• _WHAT THE TASK ASKS_: Copy everything from the line containing "state / province: Arizona" down to the last line of the records, both ends included, and reproduce each line unchanged.

[start of TASK INPUT]

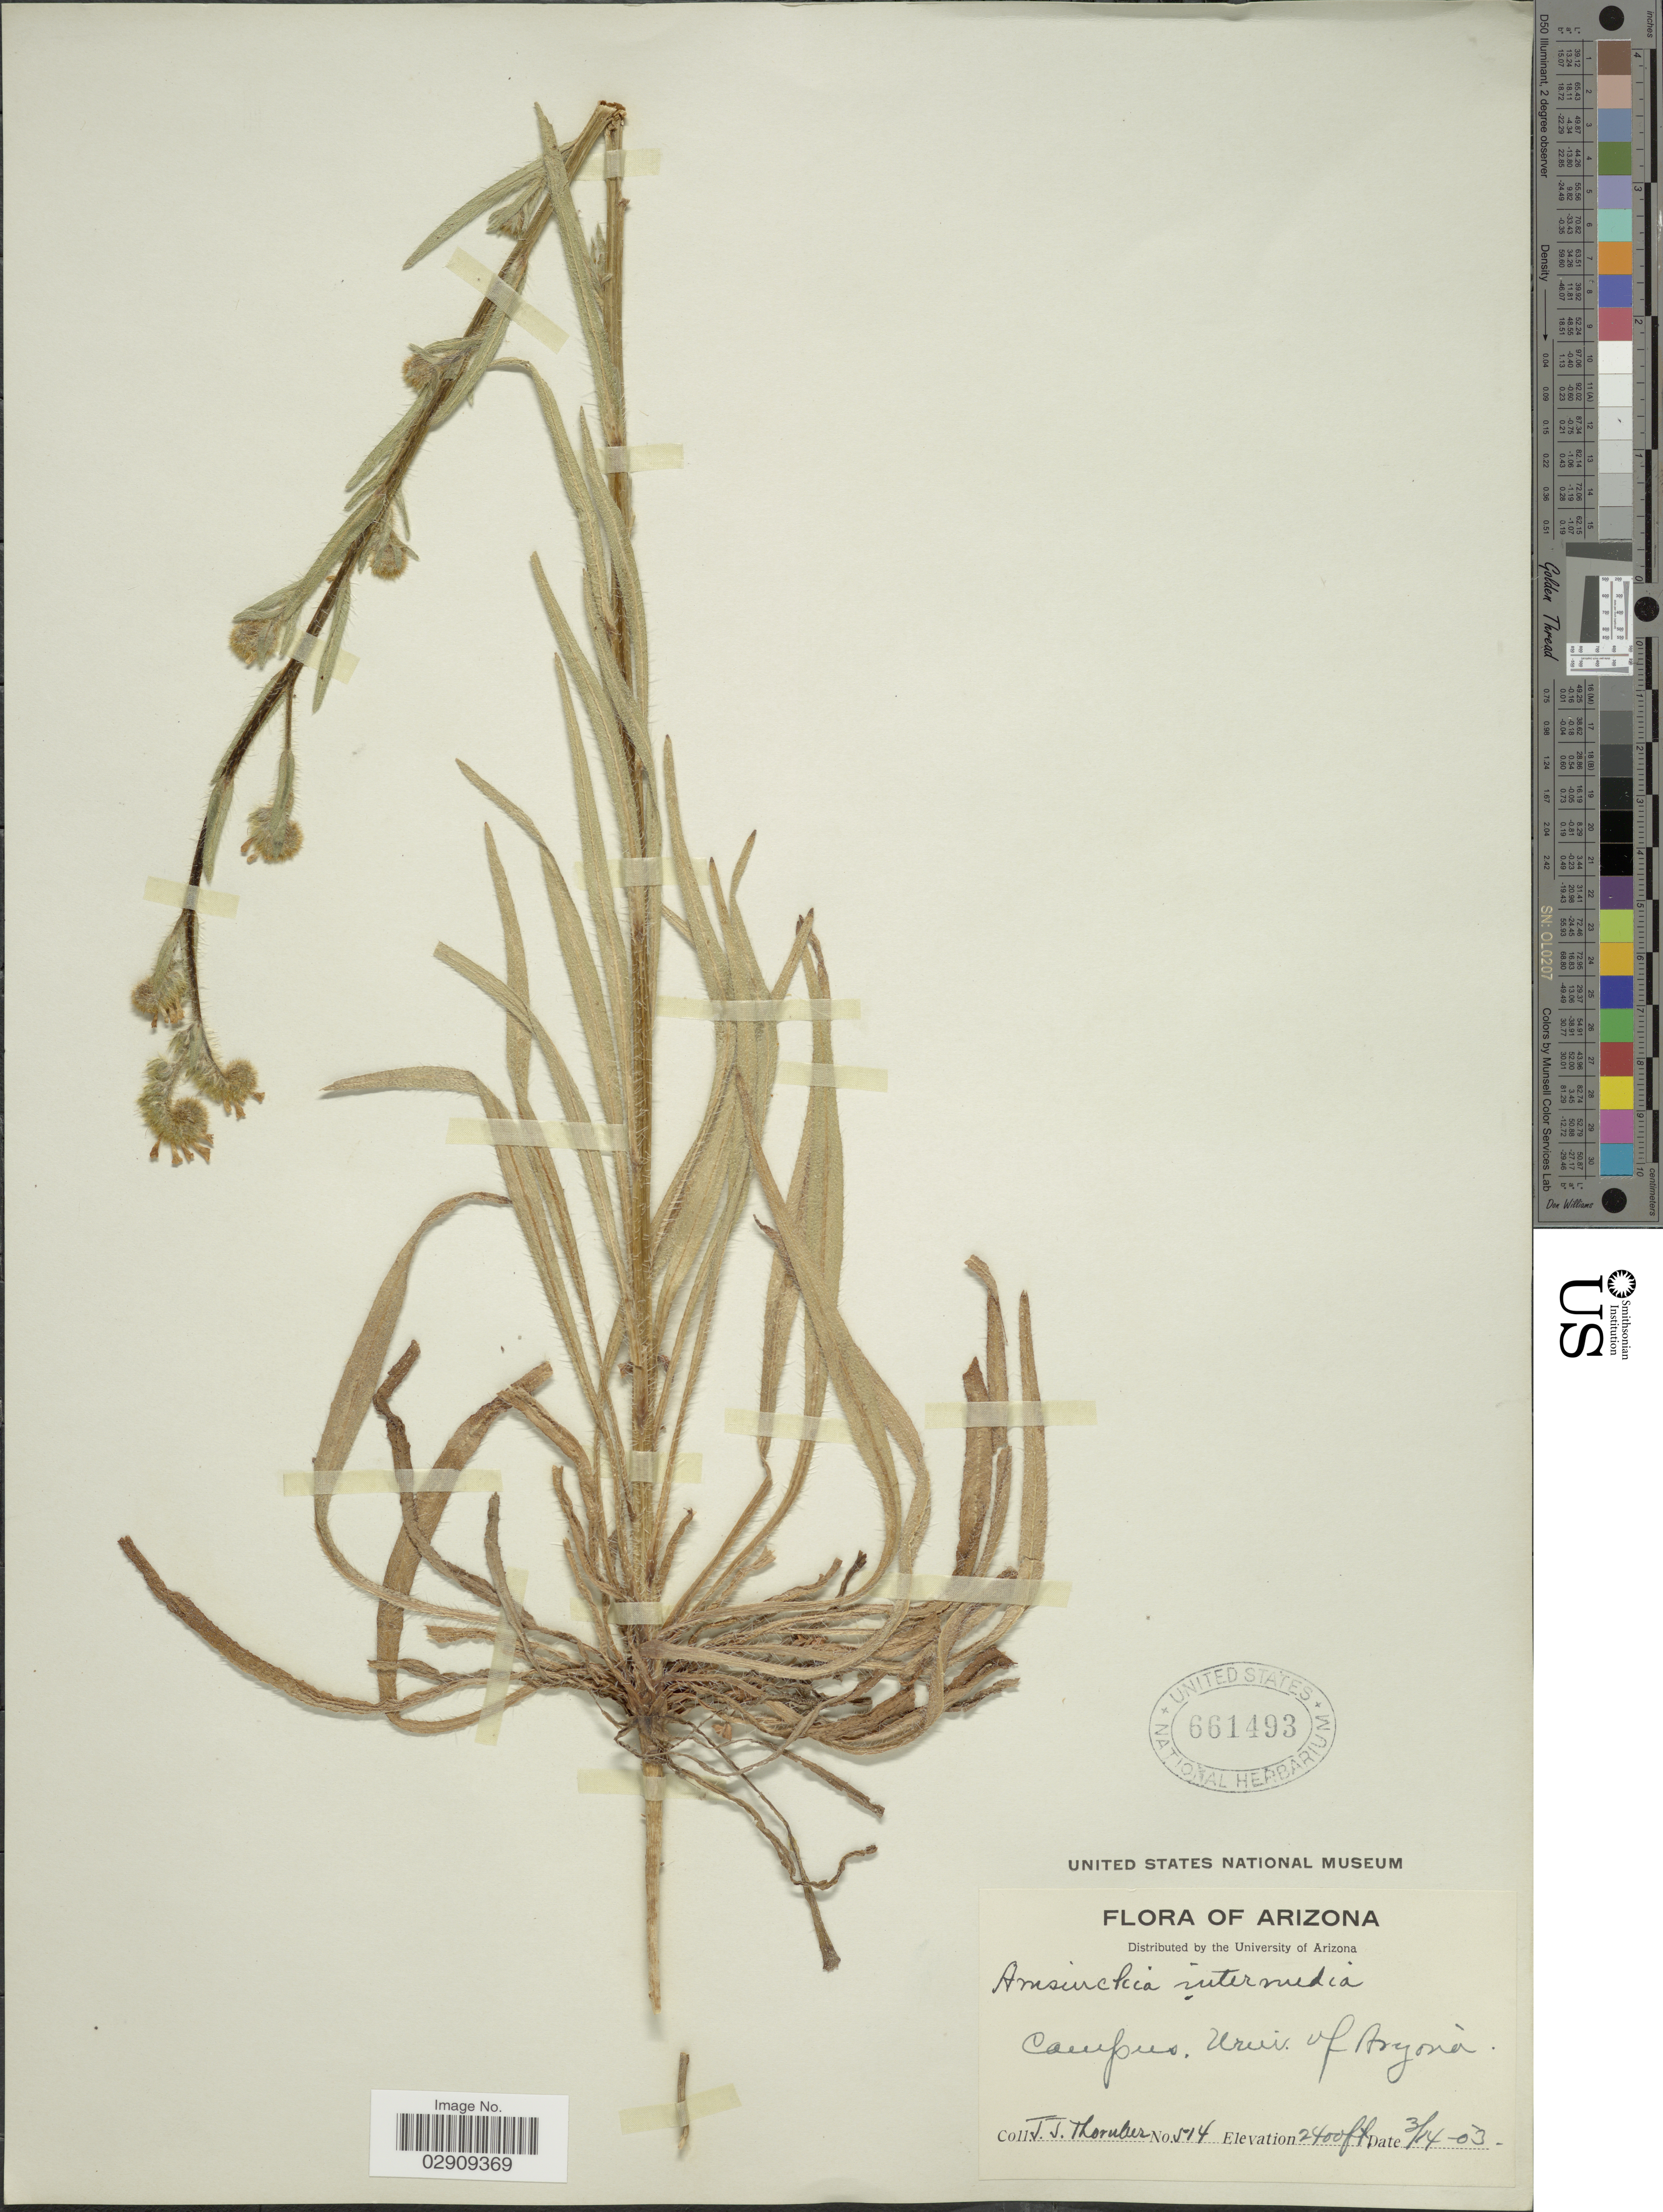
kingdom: Plantae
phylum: Tracheophyta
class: Magnoliopsida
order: Boraginales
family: Boraginaceae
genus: Amsinckia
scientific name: Amsinckia menziesii var. intermedia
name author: (Fisch. & C.A. Mey.) Ganders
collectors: J. Thornber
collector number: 514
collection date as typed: Transcribed d/m/y: 14/3/3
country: United States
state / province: Arizona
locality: Campus. Univ. of Arizona.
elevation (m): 732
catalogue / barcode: US 661493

[end of TASK INPUT]

• _TASK OUTPUT_:
state / province: Arizona
locality: Campus. Univ. of Arizona.
elevation (m): 732
catalogue / barcode: US 661493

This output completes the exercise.